Zenab

Gender Justice and Sustainable Agriculture
a women’s rights organisation advocating for the rights of women and girls to enhance their roles in development processes and decision-making across Sudan

Context

Poverty levels in Sudan are high, and climate change is bringing increasingly extreme and lengthy droughts to its lands and communities who depend on agriculture. The overgrazing of livestock has turned much of Sudan’s fertile land into desert, while slash-and-burn agriculture has destroyed two-thirds of the country’s forests. Soil erosion has increased flooding, contaminated drinking water, and spread water-borne illnesses such as cholera. Due to poverty, many men leave the countryside to seek work in cities, leaving women responsible for households that average 5-10 people in size. 70% of Sudan’s farming is conducted by women.1‘Boosting Resilient Livelihoods of Women Farmers: Food Security & Sustainable Agriculture – ZENAB FOR WOMEN IN DEVELOPMENT’ <https://www.zenab.org/our-results/boosting-food-security-and-nutrition-through-sustainable-agriculture/> [accessed 5 November 2023]. Famine is a real and increasing threat due to the interconnections of climate change and poverty. Climate change in Sudan adds to existing problems farmers experience in meeting external targets for production that see them resort to an over-reliance on certain crops, a dependency on certain seeds and chemical fertilisers, and ways of working the land that are too rapid to respect natural cycles.

Practice

Facing these combined issues of food scarcity, poverty, and gender inequality from the 1940s onwards, the educator and advocate Zenab Mohamad Nour promoted girls’ rights to education in Sudan by teaching, founding schools for girls in rural regions, and working with the Ministry for Education to build further infrastructure. Empowering girls and women to take charge of their own wellbeing through paid work, initiatives for agricultural development, financial literacy, education, and healthcare was paramount in breaking age-old relations of patriarchy within Sudan, and debt and dependency with Sudan and former colonial rulers.
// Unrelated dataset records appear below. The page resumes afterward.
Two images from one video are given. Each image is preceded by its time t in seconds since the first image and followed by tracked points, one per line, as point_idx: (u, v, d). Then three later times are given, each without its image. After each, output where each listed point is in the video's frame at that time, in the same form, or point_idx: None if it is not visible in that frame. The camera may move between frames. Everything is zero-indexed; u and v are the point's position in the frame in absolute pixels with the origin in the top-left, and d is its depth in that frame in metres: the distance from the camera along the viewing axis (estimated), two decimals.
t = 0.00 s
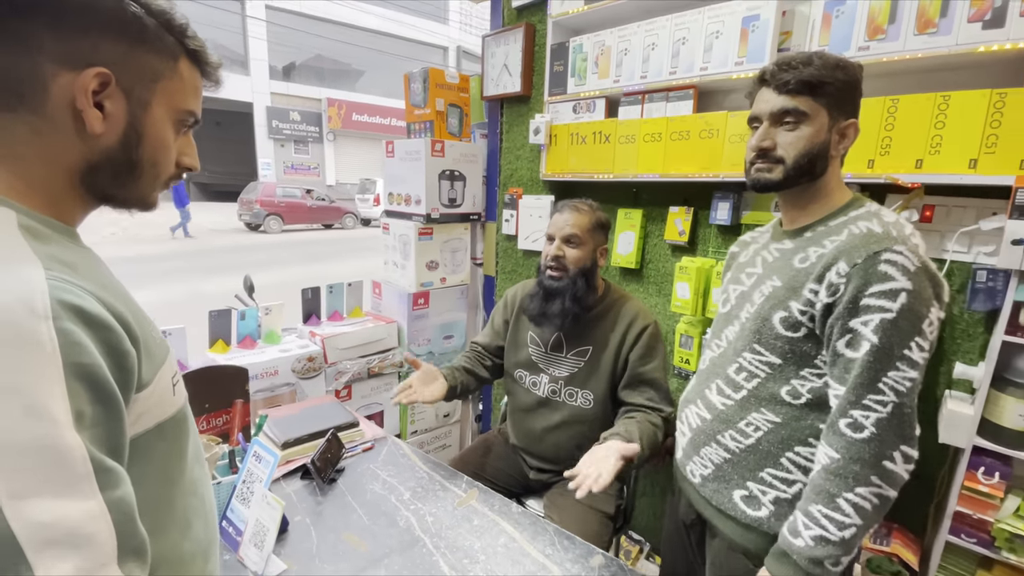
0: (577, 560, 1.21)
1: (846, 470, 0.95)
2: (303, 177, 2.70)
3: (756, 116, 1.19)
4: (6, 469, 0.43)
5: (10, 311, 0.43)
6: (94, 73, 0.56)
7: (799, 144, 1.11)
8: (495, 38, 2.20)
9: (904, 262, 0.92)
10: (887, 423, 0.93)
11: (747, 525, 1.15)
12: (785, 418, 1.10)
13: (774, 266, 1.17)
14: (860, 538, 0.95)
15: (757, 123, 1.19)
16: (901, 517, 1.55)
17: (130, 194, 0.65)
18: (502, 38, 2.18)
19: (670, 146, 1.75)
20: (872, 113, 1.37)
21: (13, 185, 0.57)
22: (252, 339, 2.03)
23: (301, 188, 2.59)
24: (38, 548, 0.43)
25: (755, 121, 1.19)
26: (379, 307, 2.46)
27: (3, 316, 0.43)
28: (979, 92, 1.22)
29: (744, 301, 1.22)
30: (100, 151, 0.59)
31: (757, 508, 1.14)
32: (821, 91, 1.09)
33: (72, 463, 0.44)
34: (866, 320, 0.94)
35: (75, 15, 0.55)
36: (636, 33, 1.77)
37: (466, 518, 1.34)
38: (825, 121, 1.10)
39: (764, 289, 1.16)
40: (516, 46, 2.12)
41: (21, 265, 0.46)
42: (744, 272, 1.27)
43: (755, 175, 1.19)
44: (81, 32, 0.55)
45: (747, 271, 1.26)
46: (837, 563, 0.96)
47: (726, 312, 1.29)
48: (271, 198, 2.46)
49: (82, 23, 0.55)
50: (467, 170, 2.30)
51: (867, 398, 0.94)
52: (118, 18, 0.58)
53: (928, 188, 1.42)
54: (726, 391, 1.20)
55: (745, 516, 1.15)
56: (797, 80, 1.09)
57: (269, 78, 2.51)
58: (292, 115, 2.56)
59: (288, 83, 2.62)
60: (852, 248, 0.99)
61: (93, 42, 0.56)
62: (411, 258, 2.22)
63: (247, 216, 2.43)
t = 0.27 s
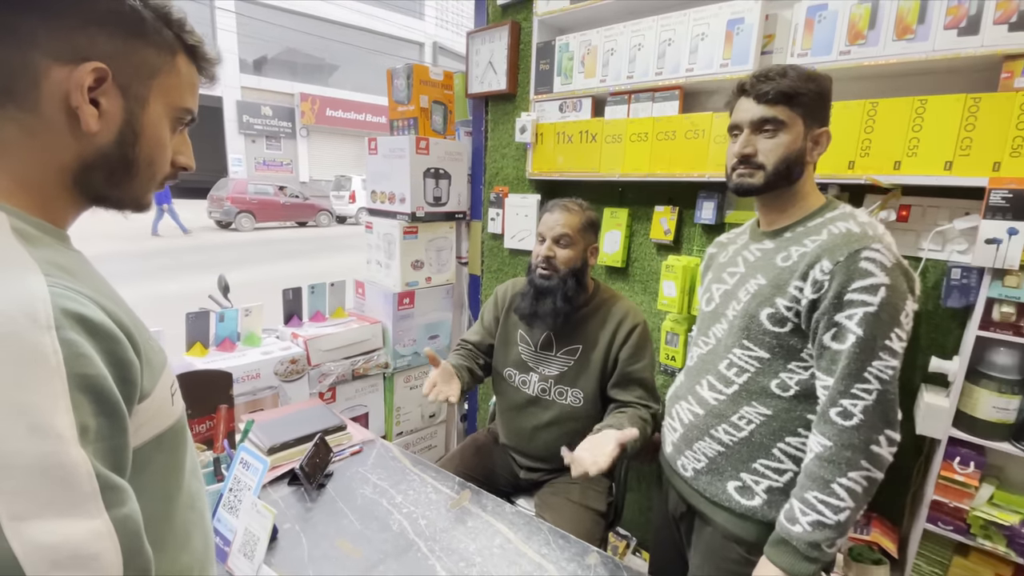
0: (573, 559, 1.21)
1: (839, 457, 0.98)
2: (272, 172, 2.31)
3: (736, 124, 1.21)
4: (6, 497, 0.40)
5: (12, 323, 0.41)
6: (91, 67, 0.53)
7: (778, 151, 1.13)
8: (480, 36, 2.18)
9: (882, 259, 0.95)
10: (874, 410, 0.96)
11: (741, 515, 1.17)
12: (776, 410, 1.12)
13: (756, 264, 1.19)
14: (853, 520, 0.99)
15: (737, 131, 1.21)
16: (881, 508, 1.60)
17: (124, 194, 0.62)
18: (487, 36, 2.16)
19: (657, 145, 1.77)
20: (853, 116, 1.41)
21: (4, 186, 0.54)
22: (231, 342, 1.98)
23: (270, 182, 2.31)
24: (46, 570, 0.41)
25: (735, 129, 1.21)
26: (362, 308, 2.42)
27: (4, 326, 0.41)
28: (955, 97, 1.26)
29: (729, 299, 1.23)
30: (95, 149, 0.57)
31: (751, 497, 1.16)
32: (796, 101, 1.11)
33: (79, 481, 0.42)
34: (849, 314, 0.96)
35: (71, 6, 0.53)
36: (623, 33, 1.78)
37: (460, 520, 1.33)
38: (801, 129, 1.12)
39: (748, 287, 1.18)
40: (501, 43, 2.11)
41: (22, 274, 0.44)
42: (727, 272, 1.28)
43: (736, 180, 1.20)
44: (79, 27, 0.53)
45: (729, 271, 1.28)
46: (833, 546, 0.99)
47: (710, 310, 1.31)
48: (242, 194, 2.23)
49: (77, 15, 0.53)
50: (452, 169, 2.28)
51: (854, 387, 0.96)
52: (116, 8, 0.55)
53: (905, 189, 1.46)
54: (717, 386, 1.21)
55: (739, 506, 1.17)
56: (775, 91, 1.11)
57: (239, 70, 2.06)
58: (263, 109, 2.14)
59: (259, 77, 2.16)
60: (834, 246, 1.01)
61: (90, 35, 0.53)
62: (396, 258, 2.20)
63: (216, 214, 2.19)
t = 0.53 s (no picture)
0: (570, 559, 1.22)
1: (824, 450, 1.00)
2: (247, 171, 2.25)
3: (724, 134, 1.23)
4: (23, 517, 0.39)
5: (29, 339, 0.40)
6: (96, 69, 0.52)
7: (762, 161, 1.16)
8: (466, 37, 2.18)
9: (863, 264, 0.98)
10: (857, 405, 0.99)
11: (728, 509, 1.17)
12: (763, 409, 1.13)
13: (741, 268, 1.20)
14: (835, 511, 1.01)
15: (724, 141, 1.24)
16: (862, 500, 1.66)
17: (127, 199, 0.60)
18: (474, 37, 2.16)
19: (644, 148, 1.79)
20: (834, 121, 1.45)
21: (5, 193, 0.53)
22: (213, 347, 1.92)
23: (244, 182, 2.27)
24: None
25: (723, 139, 1.24)
26: (347, 310, 2.39)
27: (20, 342, 0.40)
28: (930, 104, 1.31)
29: (715, 301, 1.24)
30: (98, 154, 0.55)
31: (738, 492, 1.17)
32: (779, 114, 1.15)
33: (98, 501, 0.41)
34: (834, 316, 0.99)
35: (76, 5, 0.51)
36: (610, 37, 1.80)
37: (456, 524, 1.32)
38: (784, 140, 1.16)
39: (734, 290, 1.19)
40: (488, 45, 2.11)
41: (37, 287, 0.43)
42: (711, 276, 1.29)
43: (723, 188, 1.22)
44: (83, 27, 0.52)
45: (711, 275, 1.29)
46: (817, 534, 1.01)
47: (696, 312, 1.31)
48: (213, 194, 2.19)
49: (82, 15, 0.52)
50: (439, 170, 2.27)
51: (838, 385, 0.99)
52: (121, 8, 0.54)
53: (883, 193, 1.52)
54: (705, 386, 1.22)
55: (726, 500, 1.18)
56: (761, 104, 1.15)
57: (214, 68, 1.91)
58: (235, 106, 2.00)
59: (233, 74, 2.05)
60: (818, 252, 1.04)
61: (93, 35, 0.52)
62: (382, 259, 2.18)
63: (187, 214, 2.15)
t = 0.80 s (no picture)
0: (571, 560, 1.22)
1: (807, 446, 1.03)
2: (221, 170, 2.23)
3: (714, 143, 1.26)
4: (47, 542, 0.38)
5: (53, 355, 0.38)
6: (107, 74, 0.50)
7: (752, 169, 1.19)
8: (455, 38, 2.17)
9: (848, 270, 1.01)
10: (840, 404, 1.01)
11: (717, 505, 1.18)
12: (752, 409, 1.15)
13: (730, 273, 1.22)
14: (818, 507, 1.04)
15: (714, 149, 1.26)
16: (846, 493, 1.70)
17: (132, 208, 0.59)
18: (463, 39, 2.16)
19: (634, 152, 1.81)
20: (820, 127, 1.49)
21: (8, 199, 0.51)
22: (197, 353, 1.86)
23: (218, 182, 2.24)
24: None
25: (713, 147, 1.26)
26: (334, 314, 2.35)
27: (41, 360, 0.38)
28: (912, 111, 1.36)
29: (704, 304, 1.26)
30: (106, 160, 0.53)
31: (727, 489, 1.18)
32: (768, 125, 1.18)
33: (125, 521, 0.40)
34: (820, 319, 1.01)
35: (88, 6, 0.50)
36: (600, 41, 1.81)
37: (455, 528, 1.32)
38: (772, 151, 1.19)
39: (724, 294, 1.20)
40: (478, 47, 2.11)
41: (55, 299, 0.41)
42: (700, 280, 1.30)
43: (713, 195, 1.24)
44: (95, 28, 0.50)
45: (699, 279, 1.31)
46: (801, 527, 1.03)
47: (686, 315, 1.32)
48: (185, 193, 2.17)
49: (92, 17, 0.50)
50: (428, 171, 2.26)
51: (822, 384, 1.01)
52: (134, 10, 0.52)
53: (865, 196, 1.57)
54: (697, 387, 1.22)
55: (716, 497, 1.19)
56: (752, 115, 1.18)
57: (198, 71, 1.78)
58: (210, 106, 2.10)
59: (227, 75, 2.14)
60: (805, 258, 1.06)
61: (105, 39, 0.51)
62: (371, 262, 2.16)
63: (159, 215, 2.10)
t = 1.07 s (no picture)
0: (577, 563, 1.23)
1: (801, 444, 1.05)
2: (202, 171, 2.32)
3: (712, 149, 1.28)
4: (93, 567, 0.36)
5: (94, 371, 0.37)
6: (128, 83, 0.49)
7: (749, 174, 1.20)
8: (448, 41, 2.18)
9: (842, 273, 1.04)
10: (833, 404, 1.03)
11: (718, 503, 1.20)
12: (751, 409, 1.17)
13: (728, 277, 1.23)
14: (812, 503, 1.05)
15: (713, 155, 1.28)
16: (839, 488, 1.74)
17: (148, 220, 0.56)
18: (457, 41, 2.16)
19: (630, 155, 1.82)
20: (812, 131, 1.52)
21: (25, 212, 0.48)
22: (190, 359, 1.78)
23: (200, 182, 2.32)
24: None
25: (711, 153, 1.28)
26: (327, 318, 2.32)
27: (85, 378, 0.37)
28: (902, 117, 1.40)
29: (702, 306, 1.27)
30: (124, 171, 0.51)
31: (727, 487, 1.19)
32: (765, 131, 1.20)
33: (166, 539, 0.39)
34: (814, 321, 1.03)
35: (110, 13, 0.48)
36: (596, 45, 1.82)
37: (460, 534, 1.31)
38: (769, 156, 1.21)
39: (722, 297, 1.22)
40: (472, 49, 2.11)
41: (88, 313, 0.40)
42: (699, 282, 1.31)
43: (711, 200, 1.26)
44: (116, 36, 0.48)
45: (699, 281, 1.32)
46: (795, 522, 1.05)
47: (685, 317, 1.33)
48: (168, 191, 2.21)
49: (115, 26, 0.48)
50: (421, 174, 2.26)
51: (815, 384, 1.04)
52: (155, 17, 0.51)
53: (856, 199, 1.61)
54: (697, 388, 1.24)
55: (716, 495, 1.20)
56: (750, 121, 1.19)
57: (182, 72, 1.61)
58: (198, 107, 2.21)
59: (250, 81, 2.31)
60: (800, 261, 1.08)
61: (127, 49, 0.49)
62: (366, 265, 2.14)
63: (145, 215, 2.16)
In 2000, Zenab Mohamad Nour’s daughter, Fatima Ahmed, established Zenab for Women in Development (ZWD) to continue her mother’s work. To this day, ZWD undertake financial and conservation agricultural education to provide women and girls with skills to help with food and economic security, and find ways to diversify income in the face of crop failure. Such education is vital in Sudan, where girls’ education has historically been considered unnecessary due to customs confining women’s role to marriage and reproduction. Lacking education in finance and conservation agricultural techniques prevents girls and women from acquiring skills to self-organise and challenge both patriarchal barriers to self-determination and material challenges of poverty and climate change. Education is a tool for self-sufficiency that helps women see themselves as “agents of change”.2‘OUR APPROACH – ZENAB FOR WOMEN IN DEVELOPMENT’ <https://www.zenab.org/our-approach/> [accessed 5 November 2023].
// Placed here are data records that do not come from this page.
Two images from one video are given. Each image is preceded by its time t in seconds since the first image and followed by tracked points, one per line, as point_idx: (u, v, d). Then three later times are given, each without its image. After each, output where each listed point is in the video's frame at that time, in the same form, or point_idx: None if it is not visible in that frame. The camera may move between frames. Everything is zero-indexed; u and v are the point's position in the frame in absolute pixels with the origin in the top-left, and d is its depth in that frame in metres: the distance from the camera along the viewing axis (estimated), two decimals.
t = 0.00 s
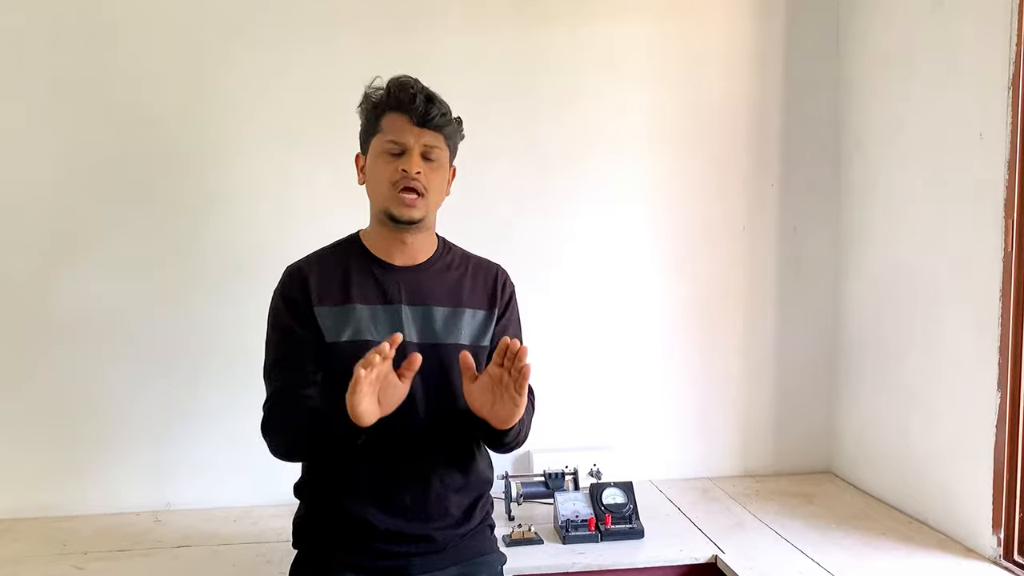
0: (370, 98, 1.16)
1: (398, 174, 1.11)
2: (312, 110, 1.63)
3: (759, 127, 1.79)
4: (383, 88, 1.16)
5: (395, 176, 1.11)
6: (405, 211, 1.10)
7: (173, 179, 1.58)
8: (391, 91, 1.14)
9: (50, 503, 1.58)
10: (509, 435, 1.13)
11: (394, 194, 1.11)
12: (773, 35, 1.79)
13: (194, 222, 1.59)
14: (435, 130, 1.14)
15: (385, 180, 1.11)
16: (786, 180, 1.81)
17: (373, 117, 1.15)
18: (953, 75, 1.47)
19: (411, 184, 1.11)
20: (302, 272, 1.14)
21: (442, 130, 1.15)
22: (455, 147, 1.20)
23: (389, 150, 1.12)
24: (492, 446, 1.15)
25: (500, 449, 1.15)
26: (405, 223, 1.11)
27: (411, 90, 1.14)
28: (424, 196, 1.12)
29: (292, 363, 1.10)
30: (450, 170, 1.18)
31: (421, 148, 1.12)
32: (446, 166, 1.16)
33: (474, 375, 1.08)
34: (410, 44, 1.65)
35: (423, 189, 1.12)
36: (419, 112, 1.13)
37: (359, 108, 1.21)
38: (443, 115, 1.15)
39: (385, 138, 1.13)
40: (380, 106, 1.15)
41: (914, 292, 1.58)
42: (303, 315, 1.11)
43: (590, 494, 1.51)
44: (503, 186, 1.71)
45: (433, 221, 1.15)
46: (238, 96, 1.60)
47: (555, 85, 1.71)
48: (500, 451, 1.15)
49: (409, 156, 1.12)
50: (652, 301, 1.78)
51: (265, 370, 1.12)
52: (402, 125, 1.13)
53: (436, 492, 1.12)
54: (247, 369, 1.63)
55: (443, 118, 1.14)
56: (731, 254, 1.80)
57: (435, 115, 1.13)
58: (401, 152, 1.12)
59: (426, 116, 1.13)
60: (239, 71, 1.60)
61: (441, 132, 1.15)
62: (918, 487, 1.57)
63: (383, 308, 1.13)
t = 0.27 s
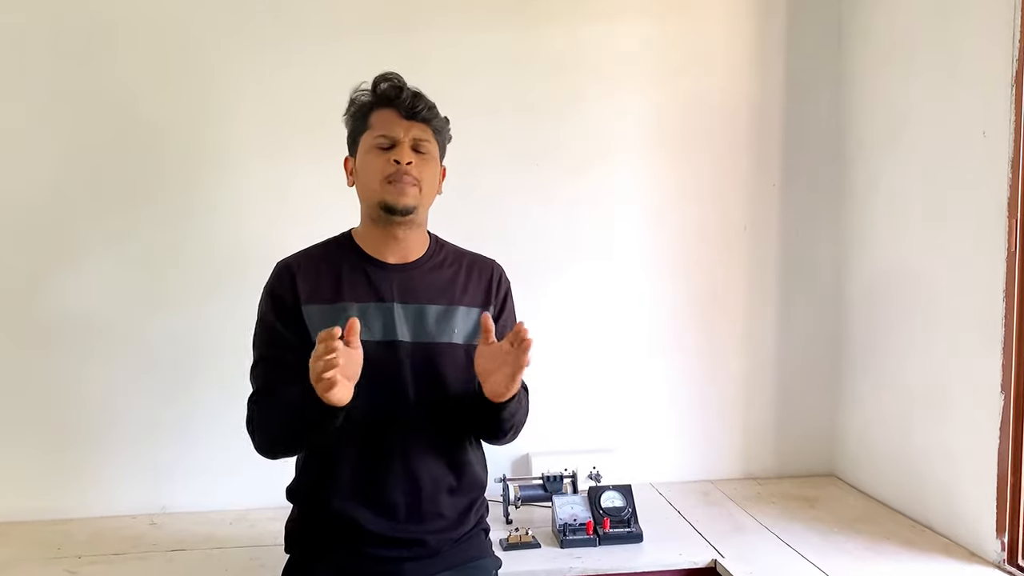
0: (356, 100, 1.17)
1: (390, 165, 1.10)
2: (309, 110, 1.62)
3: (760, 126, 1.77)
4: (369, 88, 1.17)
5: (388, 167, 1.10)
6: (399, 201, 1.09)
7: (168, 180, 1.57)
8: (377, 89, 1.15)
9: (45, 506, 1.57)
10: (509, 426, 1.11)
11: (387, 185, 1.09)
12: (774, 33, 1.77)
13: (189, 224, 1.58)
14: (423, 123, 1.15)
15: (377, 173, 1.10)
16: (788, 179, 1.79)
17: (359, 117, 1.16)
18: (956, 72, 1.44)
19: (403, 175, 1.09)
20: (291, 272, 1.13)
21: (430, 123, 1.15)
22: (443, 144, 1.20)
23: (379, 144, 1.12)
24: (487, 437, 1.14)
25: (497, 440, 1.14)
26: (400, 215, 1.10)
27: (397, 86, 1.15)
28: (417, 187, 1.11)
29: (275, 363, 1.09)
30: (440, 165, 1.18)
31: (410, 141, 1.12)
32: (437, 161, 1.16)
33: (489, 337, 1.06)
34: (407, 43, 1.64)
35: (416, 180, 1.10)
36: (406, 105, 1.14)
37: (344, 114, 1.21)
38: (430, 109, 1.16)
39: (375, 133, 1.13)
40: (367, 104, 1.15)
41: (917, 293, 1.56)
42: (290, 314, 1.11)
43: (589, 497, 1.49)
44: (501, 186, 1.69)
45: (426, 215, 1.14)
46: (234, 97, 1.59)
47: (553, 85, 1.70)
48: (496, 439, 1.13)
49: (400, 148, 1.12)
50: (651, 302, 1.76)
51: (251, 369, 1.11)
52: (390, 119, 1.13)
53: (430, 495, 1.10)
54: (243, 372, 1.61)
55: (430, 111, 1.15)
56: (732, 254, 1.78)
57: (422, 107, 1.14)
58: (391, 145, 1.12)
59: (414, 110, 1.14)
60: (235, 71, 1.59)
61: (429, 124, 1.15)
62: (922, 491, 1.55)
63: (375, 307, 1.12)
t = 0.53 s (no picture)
0: (340, 99, 1.16)
1: (377, 161, 1.09)
2: (307, 109, 1.61)
3: (762, 123, 1.76)
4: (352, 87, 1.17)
5: (374, 163, 1.09)
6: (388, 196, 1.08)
7: (166, 180, 1.57)
8: (361, 87, 1.15)
9: (43, 507, 1.57)
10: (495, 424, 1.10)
11: (375, 180, 1.08)
12: (777, 29, 1.75)
13: (187, 224, 1.57)
14: (408, 118, 1.14)
15: (365, 169, 1.09)
16: (790, 177, 1.77)
17: (345, 116, 1.15)
18: (960, 68, 1.43)
19: (391, 169, 1.09)
20: (284, 272, 1.12)
21: (416, 118, 1.14)
22: (432, 139, 1.18)
23: (366, 140, 1.11)
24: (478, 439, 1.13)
25: (485, 442, 1.13)
26: (389, 210, 1.09)
27: (381, 82, 1.14)
28: (406, 181, 1.10)
29: (275, 364, 1.08)
30: (428, 160, 1.17)
31: (397, 136, 1.11)
32: (425, 155, 1.15)
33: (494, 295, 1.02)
34: (405, 41, 1.63)
35: (405, 174, 1.09)
36: (390, 101, 1.13)
37: (330, 114, 1.20)
38: (415, 104, 1.15)
39: (361, 130, 1.12)
40: (352, 102, 1.15)
41: (921, 291, 1.54)
42: (286, 315, 1.10)
43: (588, 499, 1.48)
44: (500, 186, 1.68)
45: (415, 209, 1.13)
46: (232, 96, 1.58)
47: (553, 82, 1.69)
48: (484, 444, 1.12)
49: (386, 144, 1.11)
50: (652, 301, 1.75)
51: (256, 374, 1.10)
52: (376, 115, 1.12)
53: (425, 497, 1.10)
54: (241, 372, 1.61)
55: (415, 106, 1.14)
56: (734, 252, 1.76)
57: (407, 103, 1.13)
58: (378, 141, 1.11)
59: (399, 105, 1.13)
60: (232, 70, 1.58)
61: (415, 120, 1.14)
62: (926, 492, 1.53)
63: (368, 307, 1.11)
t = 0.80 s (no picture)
0: (330, 103, 1.17)
1: (373, 156, 1.08)
2: (307, 109, 1.60)
3: (766, 120, 1.74)
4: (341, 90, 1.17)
5: (371, 158, 1.08)
6: (387, 191, 1.06)
7: (166, 181, 1.57)
8: (350, 88, 1.15)
9: (45, 508, 1.57)
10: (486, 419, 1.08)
11: (373, 174, 1.06)
12: (781, 25, 1.73)
13: (187, 225, 1.57)
14: (400, 114, 1.14)
15: (361, 165, 1.08)
16: (795, 174, 1.75)
17: (335, 117, 1.15)
18: (966, 62, 1.40)
19: (388, 163, 1.07)
20: (280, 276, 1.11)
21: (407, 114, 1.15)
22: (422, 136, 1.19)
23: (360, 137, 1.10)
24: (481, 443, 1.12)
25: (486, 444, 1.12)
26: (388, 205, 1.07)
27: (370, 82, 1.15)
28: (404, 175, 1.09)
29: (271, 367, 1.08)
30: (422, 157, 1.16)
31: (391, 131, 1.11)
32: (419, 151, 1.15)
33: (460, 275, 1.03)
34: (406, 40, 1.62)
35: (402, 167, 1.08)
36: (381, 98, 1.13)
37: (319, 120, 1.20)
38: (404, 101, 1.16)
39: (354, 128, 1.11)
40: (342, 104, 1.15)
41: (928, 290, 1.52)
42: (285, 319, 1.09)
43: (590, 500, 1.47)
44: (502, 185, 1.67)
45: (412, 205, 1.11)
46: (231, 96, 1.58)
47: (554, 80, 1.67)
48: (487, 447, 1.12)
49: (381, 139, 1.10)
50: (656, 300, 1.73)
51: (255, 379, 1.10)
52: (368, 113, 1.12)
53: (422, 500, 1.09)
54: (242, 373, 1.60)
55: (405, 102, 1.15)
56: (738, 251, 1.75)
57: (397, 99, 1.14)
58: (372, 138, 1.10)
59: (389, 102, 1.14)
60: (232, 70, 1.58)
61: (407, 115, 1.15)
62: (933, 494, 1.51)
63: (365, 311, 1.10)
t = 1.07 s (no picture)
0: (320, 108, 1.17)
1: (365, 158, 1.07)
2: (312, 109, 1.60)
3: (774, 117, 1.72)
4: (330, 94, 1.17)
5: (363, 160, 1.07)
6: (383, 192, 1.05)
7: (172, 182, 1.57)
8: (338, 91, 1.15)
9: (54, 508, 1.58)
10: (505, 414, 1.08)
11: (367, 175, 1.06)
12: (790, 22, 1.71)
13: (192, 226, 1.57)
14: (390, 115, 1.14)
15: (356, 168, 1.07)
16: (804, 172, 1.73)
17: (325, 123, 1.15)
18: (977, 57, 1.38)
19: (380, 163, 1.07)
20: (276, 282, 1.13)
21: (398, 114, 1.15)
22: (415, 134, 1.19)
23: (351, 140, 1.10)
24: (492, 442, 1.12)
25: (503, 443, 1.12)
26: (384, 206, 1.07)
27: (358, 83, 1.15)
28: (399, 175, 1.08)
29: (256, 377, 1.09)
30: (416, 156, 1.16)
31: (382, 132, 1.11)
32: (413, 149, 1.14)
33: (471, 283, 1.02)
34: (410, 39, 1.62)
35: (396, 167, 1.08)
36: (370, 99, 1.13)
37: (310, 125, 1.20)
38: (394, 100, 1.16)
39: (345, 130, 1.11)
40: (332, 108, 1.15)
41: (938, 288, 1.50)
42: (281, 325, 1.11)
43: (596, 500, 1.45)
44: (506, 184, 1.66)
45: (410, 204, 1.11)
46: (236, 96, 1.58)
47: (560, 79, 1.66)
48: (501, 446, 1.11)
49: (372, 140, 1.10)
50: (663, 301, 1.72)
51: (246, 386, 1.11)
52: (357, 115, 1.12)
53: (422, 503, 1.09)
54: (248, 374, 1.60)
55: (395, 102, 1.15)
56: (747, 250, 1.73)
57: (387, 99, 1.14)
58: (363, 140, 1.10)
59: (379, 102, 1.14)
60: (237, 71, 1.58)
61: (397, 114, 1.14)
62: (945, 495, 1.49)
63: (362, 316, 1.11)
ZWD’s provision of education and tools for women involved in the social and spatial production of farms, food sources, and agrarian communities suggests a way of working towards the empowerment of people most vulnerable to poverty and climate change. Similar approaches are seen in grassroots initiatives such as Kenya’s Greenbelt Movement, which supports women to grow their own food, and the political scientist Elinor Ostrom’s work on the commons.3Elinor Ostrom. Governing the Commons: The Evolution of Institutions for Collective Action (Cambridge: Cambridge University Press, 1990). The emphasis on solidarity and mutual aid in these approaches could inform design by encouraging principles of accessibility and inclusivity based on the needs of those in most need, and future-planning to ensure justice for generations ahead. Projects like ZWD demonstrate that achieving climate justice in spatial practice requires taking gender into account when considering social questions such as fairness of access, divisions of labour, and inclusive governance. ZWD also demonstrate the value of education in securing an ethical, gender- and climate-responsive future.